▶ **Texto fornecido**
'''

Financiamento Público de Instituições e Actividades de I&DE
Nota da Comissão para as Questões da Ciência e da Tecnologia
do PCP
2 de Março de 1998
A apreciação na generalidade do tratamento dado no Orçamento de Estado para
1998 às actividades de C&T (Ciência e Tecnologia), assente na comparação
dos valores iniciais orçamentados, para 1997 e para 1998, conduz à verificação
de que, no fundamental, se mantêm ao nível de anos anteriores
já de si muito baixo os recursos financeiros postos à disposição dos
agentes executores de actividades de I&DE (Investigação e Desenvolvimento
Experimental).
Analisando separadamente a evolução das despesas de funcionamento previstas
e a evolução do investimento (PIDDAC Tradicional e PIDDAC Apoios), e analisando,
por um lado, a evolução dos montantes orçamentados para os chamados grandes
laboratórios do Estado e, por outro, a evolução dos montantes a despender pelos
organismos financiadores de actividades de I&DE tutelados pelo MCT (Ministério
da Ciência e da Tecnologia) verbas a injectar no Sistema Científico e
Tecnológico (SCT) é forçoso reconhecer que não existem sinais claros
de se estar a avançar no sentido de mudanças significativas na situação do SCT,
situação que é reconhecidamente má, quer no plano dos recursos humanos e materiais
equipamentos e instalações escassos e envelhecidos, quer no que
respeita à organização e gestão desses mesmos recursos. Nada permite afirmar,
antes pelo contrário, que se esteja objectivamente a caminho de transformar
o frágil e desarticulado SCT nacional num sistema científico e tecnológico comparável
ao de outros países europeus medianamente desenvolvidos.

'''

(Registos de dados)
'''

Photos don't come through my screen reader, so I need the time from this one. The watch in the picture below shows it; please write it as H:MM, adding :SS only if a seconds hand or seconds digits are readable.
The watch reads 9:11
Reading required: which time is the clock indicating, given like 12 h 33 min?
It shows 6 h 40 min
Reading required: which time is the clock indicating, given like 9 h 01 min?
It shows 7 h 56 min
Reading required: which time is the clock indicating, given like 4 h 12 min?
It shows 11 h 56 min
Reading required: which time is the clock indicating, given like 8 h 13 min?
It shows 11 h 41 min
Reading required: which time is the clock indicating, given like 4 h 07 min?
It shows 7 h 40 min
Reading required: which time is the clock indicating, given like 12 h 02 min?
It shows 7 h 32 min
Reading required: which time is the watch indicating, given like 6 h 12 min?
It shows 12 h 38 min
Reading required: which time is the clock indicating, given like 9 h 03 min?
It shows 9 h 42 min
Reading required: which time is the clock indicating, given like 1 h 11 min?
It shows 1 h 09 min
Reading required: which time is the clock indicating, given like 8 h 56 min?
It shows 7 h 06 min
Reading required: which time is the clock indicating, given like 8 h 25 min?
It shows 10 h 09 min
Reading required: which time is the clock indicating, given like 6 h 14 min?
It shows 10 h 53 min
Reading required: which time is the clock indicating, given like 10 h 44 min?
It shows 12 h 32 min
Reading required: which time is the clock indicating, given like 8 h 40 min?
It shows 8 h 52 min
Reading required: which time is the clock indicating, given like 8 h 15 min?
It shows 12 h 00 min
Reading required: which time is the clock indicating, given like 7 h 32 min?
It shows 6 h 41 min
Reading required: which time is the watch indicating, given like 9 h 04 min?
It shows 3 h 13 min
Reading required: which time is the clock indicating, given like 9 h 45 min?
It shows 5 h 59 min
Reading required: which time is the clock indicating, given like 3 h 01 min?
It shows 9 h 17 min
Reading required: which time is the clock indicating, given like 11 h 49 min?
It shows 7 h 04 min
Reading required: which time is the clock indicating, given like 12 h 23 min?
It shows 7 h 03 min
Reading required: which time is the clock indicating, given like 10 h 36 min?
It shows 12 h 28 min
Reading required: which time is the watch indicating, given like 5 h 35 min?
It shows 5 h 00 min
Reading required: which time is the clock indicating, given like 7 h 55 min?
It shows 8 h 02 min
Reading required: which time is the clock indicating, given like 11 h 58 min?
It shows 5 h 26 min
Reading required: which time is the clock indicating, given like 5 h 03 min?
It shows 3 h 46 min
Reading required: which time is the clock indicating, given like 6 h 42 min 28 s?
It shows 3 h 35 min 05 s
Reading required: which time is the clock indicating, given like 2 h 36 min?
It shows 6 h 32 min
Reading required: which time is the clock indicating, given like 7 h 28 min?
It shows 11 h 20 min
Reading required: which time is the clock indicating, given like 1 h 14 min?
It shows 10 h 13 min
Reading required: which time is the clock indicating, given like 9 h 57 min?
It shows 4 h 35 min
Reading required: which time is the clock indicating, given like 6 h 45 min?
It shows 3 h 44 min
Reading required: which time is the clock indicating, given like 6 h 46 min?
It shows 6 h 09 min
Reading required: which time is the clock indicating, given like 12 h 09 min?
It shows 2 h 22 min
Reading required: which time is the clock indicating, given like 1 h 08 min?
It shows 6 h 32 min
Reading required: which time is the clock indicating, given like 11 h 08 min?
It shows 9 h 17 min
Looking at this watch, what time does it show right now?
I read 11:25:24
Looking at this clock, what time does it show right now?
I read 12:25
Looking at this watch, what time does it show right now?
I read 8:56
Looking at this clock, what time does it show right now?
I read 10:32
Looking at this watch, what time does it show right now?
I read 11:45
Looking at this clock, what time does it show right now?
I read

'''

▶ **Conjunto de tarefas**
a - Enumere todas as siglas que o texto fornecido acompanha do respetivo significado por extenso, indicando cada uma com esse significado.
b - Transcreva do texto fornecido o trecho que se inicia nas palavras que contêm "Financiamento Público de" e termina em "Experimental).".
Os registos não têm qualquer relação com o texto fornecido.

▶ **As soluções**
a -
C&T (Ciência e Tecnologia)
I&DE (Investigação e Desenvolvimento Experimental)
MCT (Ministério da Ciência e da Tecnologia)
SCT (Sistema Científico e Tecnológico)

b -
Financiamento Público de Instituições e Actividades de I&DE
Nota da Comissão para as Questões da Ciência e da Tecnologia
do PCP
2 de Março de 1998
A apreciação na generalidade do tratamento dado no Orçamento de Estado para
1998 às actividades de C&T (Ciência e Tecnologia), assente na comparação
dos valores iniciais orçamentados, para 1997 e para 1998, conduz à verificação
de que, no fundamental, se mantêm ao nível de anos anteriores
já de si muito baixo os recursos financeiros postos à disposição dos
agentes executores de actividades de I&DE (Investigação e Desenvolvimento
Experimental).